Results: Using conventional ink-jet printing equipment, Henning Sirringhaus of the University of Cambridge in England and colleagues built organic-polymer circuits with switching speeds more than 100 times greater than those of existing polymer circuits. They printed circuit features that they estimated to be smaller than 100 nanometers, less than one-one-hundredth the size of the smallest features previously produced through ink-jet printing.

Why it Matters: Thin, flexible, and cheap plastic electronics could have many applications, from solar cells to radio frequency identification labels in product packaging. Ink-jet printing is an attractive manufacturing option because it deposits materials quickly and cheaply over large areas. But so far, it has yielded features no smaller than 20 micrometers, while the features of typical integrated circuits measure tens of nanometers. The Cambridge team seems to have broken the resolution barrier, making ink-jet printing viable.

=-=-=

### What the exercise asks:
Return the passage on ink-jet printed polymer circuits word for word, in full.

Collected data

=-=-=

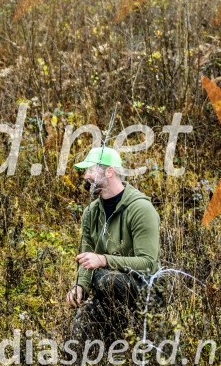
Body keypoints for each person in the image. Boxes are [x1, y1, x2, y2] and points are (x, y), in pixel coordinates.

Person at [65, 147, 160, 345]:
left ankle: (134, 332)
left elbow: (148, 264)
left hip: (144, 289)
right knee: (76, 338)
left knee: (106, 279)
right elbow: (86, 255)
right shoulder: (91, 212)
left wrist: (103, 260)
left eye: (90, 170)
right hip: (106, 288)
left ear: (109, 172)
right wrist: (80, 285)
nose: (86, 176)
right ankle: (110, 350)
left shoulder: (141, 209)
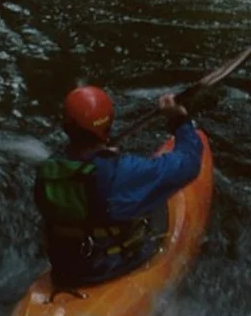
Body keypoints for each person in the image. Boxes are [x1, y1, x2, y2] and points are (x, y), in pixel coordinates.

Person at [33, 85, 202, 287]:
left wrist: (103, 154)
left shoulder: (49, 170)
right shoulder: (120, 173)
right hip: (109, 267)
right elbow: (189, 164)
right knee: (155, 207)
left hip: (66, 267)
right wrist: (180, 120)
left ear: (66, 126)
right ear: (107, 125)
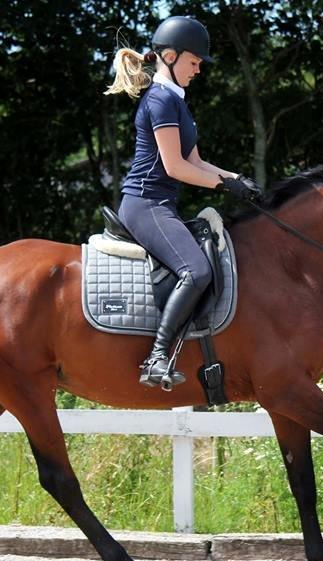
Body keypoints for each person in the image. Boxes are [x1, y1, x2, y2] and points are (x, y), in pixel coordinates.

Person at [105, 16, 261, 388]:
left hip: (159, 204)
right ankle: (156, 358)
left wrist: (235, 178)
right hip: (145, 202)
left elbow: (196, 162)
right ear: (170, 57)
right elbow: (174, 167)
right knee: (197, 270)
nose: (198, 69)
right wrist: (223, 187)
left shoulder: (177, 102)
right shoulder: (160, 101)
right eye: (194, 62)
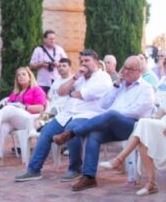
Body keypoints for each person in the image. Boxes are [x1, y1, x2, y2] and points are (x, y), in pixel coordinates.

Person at [50, 56, 156, 191]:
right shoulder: (119, 85)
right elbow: (103, 104)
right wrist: (116, 85)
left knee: (111, 114)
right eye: (124, 68)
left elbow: (138, 111)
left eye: (130, 69)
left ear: (139, 72)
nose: (125, 72)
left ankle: (72, 133)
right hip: (111, 123)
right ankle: (89, 177)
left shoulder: (146, 88)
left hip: (132, 127)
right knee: (94, 134)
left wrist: (114, 114)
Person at [100, 60, 166, 196]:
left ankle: (119, 160)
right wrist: (152, 119)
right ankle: (150, 183)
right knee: (144, 130)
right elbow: (160, 113)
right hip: (164, 126)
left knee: (144, 127)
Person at [14, 50, 113, 182]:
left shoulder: (103, 77)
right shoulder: (78, 78)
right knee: (46, 131)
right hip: (66, 114)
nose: (83, 64)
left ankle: (75, 169)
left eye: (87, 61)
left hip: (88, 114)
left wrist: (73, 93)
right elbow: (61, 92)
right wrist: (74, 78)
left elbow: (84, 94)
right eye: (81, 61)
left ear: (95, 62)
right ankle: (34, 169)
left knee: (71, 129)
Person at [29, 29, 66, 94]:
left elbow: (67, 63)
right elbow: (31, 66)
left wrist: (59, 64)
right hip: (43, 83)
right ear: (44, 40)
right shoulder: (38, 50)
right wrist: (42, 64)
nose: (53, 41)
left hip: (57, 81)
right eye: (50, 39)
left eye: (54, 39)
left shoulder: (59, 49)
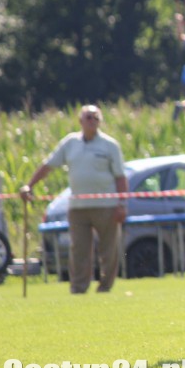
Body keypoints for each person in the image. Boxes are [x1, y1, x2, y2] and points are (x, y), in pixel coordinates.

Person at [19, 105, 127, 293]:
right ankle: (78, 288)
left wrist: (122, 204)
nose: (92, 120)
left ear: (100, 121)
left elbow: (120, 177)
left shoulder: (110, 145)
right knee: (79, 250)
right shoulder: (70, 143)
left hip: (106, 206)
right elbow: (48, 165)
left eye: (95, 117)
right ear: (80, 121)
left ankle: (105, 287)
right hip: (78, 206)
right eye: (88, 117)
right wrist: (30, 185)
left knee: (109, 250)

=-=-=

### Response box:
Results: Using conventional ink-jet printing equipment, Henning Sirringhaus of the University of Cambridge in England and colleagues built organic-polymer circuits with switching speeds more than 100 times greater than those of existing polymer circuits. They printed circuit features that they estimated to be smaller than 100 nanometers, less than one-one-hundredth the size of the smallest features previously produced through ink-jet printing.

Why it Matters: Thin, flexible, and cheap plastic electronics could have many applications, from solar cells to radio frequency identification labels in product packaging. Ink-jet printing is an attractive manufacturing option because it deposits materials quickly and cheaply over large areas. But so far, it has yielded features no smaller than 20 micrometers, while the features of typical integrated circuits measure tens of nanometers. The Cambridge team seems to have broken the resolution barrier, making ink-jet printing viable.